Wednesday 3 November 2010

Valparaiso, Chile.


There is a city on the Chilean coast, midway down that long, sinuous country, that breaks the rules set by most South American cities. Here there is no mundane grid system, no predictable central plaza. Instead the layout of the place, dictated by geography, is a labyrinth of stairways and winding roads that spread across dozens of small hills that encircle the bay. It is reminiscent of the chaos of English city planning. And the grafitti in this place, instead of scrawls on walls, has been raised to the level of art, with abstract and political murals splashing colour across the already colourful buildings. This place is Valparaiso, darling city of Pablo Neruda, my favourite poet, and my favourite city so far on our trip around South America.

As is mine and Tash´s custom now, once we had checked into the Hostel, we went to explore the city with no particular objective in mind. After wandering around for an hour or so, marvelling at how photogenic the place was, we met a man called Antonio. He told us where to take a good panoramic view of the city, and then took us on an impromptu tour of his town. He must have been about 70, and had a long ponytail and a cheeky smile. He told me he was a better poet than Neruda, and recounted the history of Valparaiso. For a moment I saw the city through his eyes. A bustling port in his youth, then the bohemian, cultural days of Neruda, then, in the 70´s, the excitement of Salvadaor Allende´s democratic, reforming socialism. Then came the dark days of Pinochet, before, in his twilight years, Antonio saw the tourists arrive. We said farewell to our guide, grateful for his kindness, and touched by his pride for his home. After just a day, Valparaiso was growing on me.

The next day we explored again. We rode up one of the steep hills - Cerro Alegre - in one of Valpo´s 15 acensores; clunky, ancient elevators that take you uphill at impossible angles.

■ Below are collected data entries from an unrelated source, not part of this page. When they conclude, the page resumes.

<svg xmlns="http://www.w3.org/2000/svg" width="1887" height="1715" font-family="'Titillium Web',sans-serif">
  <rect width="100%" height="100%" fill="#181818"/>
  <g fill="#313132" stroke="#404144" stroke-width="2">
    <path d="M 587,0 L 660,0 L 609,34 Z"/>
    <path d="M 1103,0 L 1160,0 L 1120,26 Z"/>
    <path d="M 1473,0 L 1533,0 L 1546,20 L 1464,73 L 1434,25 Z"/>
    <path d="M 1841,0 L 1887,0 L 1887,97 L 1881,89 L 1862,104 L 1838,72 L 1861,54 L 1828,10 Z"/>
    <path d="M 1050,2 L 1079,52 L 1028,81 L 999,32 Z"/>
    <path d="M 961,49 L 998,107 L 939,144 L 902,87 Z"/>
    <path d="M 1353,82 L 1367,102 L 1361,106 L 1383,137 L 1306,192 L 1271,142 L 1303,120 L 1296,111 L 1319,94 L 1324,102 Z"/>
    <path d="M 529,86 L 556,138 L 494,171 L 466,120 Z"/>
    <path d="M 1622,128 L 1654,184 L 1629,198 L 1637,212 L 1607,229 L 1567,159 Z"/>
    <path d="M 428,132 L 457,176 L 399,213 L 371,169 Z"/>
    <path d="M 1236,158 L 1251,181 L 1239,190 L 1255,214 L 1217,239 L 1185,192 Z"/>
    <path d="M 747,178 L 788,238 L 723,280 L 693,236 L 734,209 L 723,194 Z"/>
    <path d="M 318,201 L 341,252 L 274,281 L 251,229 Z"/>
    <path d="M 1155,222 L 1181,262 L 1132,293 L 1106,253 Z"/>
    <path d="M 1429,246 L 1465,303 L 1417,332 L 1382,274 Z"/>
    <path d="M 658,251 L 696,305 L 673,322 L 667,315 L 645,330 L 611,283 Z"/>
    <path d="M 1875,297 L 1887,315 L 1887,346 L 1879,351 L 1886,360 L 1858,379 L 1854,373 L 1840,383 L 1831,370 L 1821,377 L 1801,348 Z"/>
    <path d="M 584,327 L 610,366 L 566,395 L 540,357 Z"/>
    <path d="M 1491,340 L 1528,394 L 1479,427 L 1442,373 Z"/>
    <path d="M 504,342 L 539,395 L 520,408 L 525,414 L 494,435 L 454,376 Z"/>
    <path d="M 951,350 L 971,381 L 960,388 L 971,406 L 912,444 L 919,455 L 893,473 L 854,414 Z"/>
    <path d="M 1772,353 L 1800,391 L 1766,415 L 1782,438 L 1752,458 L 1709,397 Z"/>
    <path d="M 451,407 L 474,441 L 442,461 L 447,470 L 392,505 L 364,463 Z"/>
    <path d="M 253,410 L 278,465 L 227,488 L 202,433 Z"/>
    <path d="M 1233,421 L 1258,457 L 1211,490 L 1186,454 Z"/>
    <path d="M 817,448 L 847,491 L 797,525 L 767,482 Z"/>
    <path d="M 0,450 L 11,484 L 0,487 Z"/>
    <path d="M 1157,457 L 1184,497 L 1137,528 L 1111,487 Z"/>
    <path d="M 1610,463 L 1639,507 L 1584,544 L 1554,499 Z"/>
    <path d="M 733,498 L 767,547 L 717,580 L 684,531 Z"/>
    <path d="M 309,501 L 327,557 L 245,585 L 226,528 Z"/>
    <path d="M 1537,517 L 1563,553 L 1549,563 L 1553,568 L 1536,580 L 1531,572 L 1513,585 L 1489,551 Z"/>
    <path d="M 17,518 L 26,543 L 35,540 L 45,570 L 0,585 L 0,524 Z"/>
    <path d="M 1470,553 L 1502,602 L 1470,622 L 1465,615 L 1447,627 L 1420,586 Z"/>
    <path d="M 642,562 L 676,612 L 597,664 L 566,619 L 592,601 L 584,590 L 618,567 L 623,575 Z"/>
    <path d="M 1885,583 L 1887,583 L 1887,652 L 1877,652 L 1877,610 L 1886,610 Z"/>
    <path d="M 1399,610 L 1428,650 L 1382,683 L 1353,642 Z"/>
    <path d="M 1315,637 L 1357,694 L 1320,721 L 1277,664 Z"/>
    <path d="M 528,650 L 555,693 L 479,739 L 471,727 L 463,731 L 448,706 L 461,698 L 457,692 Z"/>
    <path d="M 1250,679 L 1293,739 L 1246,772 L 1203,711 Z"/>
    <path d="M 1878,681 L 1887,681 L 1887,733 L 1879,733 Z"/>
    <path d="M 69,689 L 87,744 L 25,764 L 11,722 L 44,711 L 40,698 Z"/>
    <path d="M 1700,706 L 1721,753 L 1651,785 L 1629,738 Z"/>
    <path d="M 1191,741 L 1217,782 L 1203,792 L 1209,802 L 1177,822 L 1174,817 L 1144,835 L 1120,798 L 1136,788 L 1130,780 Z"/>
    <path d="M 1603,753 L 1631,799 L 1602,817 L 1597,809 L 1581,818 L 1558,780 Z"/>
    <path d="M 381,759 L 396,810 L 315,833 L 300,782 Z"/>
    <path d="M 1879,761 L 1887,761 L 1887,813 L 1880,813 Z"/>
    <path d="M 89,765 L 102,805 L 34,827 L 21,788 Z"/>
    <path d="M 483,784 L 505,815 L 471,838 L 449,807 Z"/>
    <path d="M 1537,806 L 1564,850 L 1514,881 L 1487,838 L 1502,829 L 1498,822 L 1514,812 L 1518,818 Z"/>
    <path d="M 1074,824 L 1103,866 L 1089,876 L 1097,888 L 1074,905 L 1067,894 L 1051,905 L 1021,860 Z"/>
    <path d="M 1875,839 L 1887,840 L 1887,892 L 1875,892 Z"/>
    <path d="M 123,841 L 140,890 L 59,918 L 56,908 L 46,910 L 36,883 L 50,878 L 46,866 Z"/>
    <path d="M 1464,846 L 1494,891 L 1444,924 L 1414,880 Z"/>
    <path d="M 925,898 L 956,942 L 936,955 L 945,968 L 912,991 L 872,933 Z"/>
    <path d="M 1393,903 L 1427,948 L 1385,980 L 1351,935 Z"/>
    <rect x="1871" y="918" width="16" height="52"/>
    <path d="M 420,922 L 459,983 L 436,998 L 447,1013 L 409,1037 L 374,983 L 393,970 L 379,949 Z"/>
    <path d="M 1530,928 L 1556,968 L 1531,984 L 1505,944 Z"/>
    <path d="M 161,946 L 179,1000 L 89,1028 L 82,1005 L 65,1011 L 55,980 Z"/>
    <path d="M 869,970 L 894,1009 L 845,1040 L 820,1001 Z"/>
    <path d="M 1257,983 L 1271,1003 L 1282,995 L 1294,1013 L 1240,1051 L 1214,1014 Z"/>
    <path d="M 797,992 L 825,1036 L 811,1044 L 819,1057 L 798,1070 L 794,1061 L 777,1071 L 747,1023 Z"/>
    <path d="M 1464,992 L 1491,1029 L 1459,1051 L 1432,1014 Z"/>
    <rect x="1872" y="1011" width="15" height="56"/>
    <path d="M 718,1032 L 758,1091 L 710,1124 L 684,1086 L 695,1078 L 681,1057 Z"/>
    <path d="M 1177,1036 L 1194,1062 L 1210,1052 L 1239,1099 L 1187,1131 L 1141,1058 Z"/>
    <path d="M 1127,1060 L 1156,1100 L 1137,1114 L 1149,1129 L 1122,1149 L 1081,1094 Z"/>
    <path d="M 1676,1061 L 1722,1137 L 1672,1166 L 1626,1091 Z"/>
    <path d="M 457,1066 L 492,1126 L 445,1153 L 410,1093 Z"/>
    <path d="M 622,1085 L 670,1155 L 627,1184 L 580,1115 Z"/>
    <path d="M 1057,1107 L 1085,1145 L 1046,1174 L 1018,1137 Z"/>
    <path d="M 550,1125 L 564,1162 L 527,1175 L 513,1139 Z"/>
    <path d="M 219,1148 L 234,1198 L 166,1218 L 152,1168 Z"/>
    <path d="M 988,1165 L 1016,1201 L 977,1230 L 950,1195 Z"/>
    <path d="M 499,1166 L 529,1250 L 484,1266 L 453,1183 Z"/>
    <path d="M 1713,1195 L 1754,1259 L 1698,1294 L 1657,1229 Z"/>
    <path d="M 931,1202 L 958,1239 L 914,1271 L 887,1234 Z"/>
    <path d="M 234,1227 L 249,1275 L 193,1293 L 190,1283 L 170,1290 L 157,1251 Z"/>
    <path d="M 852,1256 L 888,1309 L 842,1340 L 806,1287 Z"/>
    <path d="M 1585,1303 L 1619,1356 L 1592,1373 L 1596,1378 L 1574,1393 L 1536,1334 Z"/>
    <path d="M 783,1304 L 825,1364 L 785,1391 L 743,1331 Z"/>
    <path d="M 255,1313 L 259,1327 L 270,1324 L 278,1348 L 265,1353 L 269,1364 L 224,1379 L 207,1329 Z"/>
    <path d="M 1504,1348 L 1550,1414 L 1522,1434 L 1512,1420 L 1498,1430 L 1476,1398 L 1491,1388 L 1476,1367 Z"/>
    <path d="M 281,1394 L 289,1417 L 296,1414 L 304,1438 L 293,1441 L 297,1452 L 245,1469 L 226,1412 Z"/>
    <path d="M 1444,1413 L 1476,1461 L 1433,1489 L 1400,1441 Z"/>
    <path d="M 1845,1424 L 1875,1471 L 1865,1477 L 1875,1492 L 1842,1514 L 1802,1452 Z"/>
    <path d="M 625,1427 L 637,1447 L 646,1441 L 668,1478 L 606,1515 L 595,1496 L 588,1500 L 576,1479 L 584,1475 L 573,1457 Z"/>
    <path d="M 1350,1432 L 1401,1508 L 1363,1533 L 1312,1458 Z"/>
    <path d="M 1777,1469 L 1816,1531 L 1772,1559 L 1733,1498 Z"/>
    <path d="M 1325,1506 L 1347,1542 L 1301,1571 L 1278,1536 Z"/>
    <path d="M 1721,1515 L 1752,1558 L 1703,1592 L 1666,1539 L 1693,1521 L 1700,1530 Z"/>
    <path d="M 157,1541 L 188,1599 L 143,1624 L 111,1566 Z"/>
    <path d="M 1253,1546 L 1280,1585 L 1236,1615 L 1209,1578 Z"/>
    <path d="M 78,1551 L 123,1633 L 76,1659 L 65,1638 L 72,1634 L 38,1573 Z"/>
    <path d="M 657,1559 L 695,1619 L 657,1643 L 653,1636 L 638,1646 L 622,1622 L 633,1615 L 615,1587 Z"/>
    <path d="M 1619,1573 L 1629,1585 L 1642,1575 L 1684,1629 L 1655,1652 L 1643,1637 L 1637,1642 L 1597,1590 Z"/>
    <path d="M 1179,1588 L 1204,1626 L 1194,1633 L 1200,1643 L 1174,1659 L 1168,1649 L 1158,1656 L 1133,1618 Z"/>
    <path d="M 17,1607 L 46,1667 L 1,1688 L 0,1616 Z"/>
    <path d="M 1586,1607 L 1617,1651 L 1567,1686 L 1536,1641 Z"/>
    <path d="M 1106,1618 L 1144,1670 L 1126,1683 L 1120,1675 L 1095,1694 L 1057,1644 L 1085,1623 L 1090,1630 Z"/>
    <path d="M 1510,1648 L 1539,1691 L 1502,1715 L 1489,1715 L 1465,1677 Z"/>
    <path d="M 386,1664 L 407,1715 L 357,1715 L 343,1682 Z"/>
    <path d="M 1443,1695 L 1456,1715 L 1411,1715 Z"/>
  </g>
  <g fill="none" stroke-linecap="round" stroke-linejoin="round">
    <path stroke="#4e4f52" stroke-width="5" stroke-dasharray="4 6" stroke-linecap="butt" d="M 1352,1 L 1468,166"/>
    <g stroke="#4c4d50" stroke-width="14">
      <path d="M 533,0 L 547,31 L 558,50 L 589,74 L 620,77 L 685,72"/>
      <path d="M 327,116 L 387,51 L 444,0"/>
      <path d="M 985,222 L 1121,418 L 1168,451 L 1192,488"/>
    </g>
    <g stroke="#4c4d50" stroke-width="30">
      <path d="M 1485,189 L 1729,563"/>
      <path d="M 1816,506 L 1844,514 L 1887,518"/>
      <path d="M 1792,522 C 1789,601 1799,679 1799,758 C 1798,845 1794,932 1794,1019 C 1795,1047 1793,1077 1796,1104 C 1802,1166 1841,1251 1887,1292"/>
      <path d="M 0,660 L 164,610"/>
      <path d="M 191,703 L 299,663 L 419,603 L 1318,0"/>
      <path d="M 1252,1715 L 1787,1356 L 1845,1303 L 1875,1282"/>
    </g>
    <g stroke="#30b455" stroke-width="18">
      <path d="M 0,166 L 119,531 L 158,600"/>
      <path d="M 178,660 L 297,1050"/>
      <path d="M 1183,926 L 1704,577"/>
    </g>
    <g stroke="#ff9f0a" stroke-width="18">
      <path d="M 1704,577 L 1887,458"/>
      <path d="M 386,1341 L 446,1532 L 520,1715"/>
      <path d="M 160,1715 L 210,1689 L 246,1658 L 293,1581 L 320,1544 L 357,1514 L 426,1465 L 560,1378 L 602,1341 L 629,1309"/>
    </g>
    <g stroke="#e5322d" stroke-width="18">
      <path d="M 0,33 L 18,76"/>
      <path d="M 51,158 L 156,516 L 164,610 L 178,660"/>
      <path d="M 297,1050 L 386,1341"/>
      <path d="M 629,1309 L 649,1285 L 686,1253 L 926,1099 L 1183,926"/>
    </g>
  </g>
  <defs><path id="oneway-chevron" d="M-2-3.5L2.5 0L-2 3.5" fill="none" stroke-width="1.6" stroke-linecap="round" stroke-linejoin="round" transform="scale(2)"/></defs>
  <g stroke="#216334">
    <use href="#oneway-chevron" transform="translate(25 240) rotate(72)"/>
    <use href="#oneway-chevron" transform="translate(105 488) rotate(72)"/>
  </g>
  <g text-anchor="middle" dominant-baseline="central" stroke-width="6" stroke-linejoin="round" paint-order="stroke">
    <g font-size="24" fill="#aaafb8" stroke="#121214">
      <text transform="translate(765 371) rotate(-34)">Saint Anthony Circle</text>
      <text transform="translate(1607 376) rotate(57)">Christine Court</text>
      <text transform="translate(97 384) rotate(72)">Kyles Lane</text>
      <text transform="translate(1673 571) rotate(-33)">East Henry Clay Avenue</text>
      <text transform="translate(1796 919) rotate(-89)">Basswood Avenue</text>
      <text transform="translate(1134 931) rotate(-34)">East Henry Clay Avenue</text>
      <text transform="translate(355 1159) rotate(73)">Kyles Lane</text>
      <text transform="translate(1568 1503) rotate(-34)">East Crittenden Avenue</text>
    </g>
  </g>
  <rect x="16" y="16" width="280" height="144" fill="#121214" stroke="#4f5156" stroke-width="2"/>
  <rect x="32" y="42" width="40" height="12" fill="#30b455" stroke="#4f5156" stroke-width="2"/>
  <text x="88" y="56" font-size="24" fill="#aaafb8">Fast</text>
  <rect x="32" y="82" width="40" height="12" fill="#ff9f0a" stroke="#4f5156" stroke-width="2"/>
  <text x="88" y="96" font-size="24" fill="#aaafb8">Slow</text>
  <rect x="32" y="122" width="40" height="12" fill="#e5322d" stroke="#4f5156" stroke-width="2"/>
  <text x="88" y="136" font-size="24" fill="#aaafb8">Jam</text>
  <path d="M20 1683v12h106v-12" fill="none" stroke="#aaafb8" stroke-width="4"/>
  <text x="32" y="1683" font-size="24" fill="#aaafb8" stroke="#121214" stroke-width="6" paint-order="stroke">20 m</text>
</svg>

It is an ingenious way to travel, and gives you brilliant views of the outlandishly designed houses that claw for space on the cluttered hillsides. All unique, these houses are built practically on top of eachother. It looks as if the whole city has somehow fallen uphill and is as fragile as a house of cards.

Of all the houses in Valpo, however, the best is that of Pablo Neruda. It was a pleasure and a privilege to wander around the poet´s home, examining all his trinkets that were left exactly as they were when he was alive. He had a carousel horse from France, a see-through toilet door for brave (or drunk!) guests, an armchair overlooking the ocean he called "el nube" (the cloud), and ancient maps, amongst a host of other things. Every object had its place and history, and through them we got a real feel for the poet; he was a quirky, playful joker, who loved his women as passionately as a teenager, and his home like a child. The eclectic objects were brought together by the nautical theme of the house. Neruda liked to think of himself as a "land navigator!"

The hostel we stayed at was more akin to a student house than a hostel. It was a really friendly, (if a bit grubby, as student houses tend to be!) place to stay. There were only 4 travellers - ourselves and two Danish girls, Luna and Anna, the other people staying there were all permanent...a mix of students and travellers who had fallen under the spell of the place and been stuck there for months. On the second night we were all invited out with this eclectic bunch, and we went to our first nightclub of the trip. It was an absolute cheesefest, with old classic tunes and new songs like the ubiquitous "we no speak Americano", which seems to be the soundtrack of the trip, but it was great fun.

So, Valparaiso. Rough around the edges, scruffy and stunning. A city of poets, artists, travellers and vagbonds. A party town so full of energy it cancels out the sterile, bland nature of its inland neighbour, Santiago, Chile´s capital. It is a city I will miss, and a city I feel like I know, after only three days.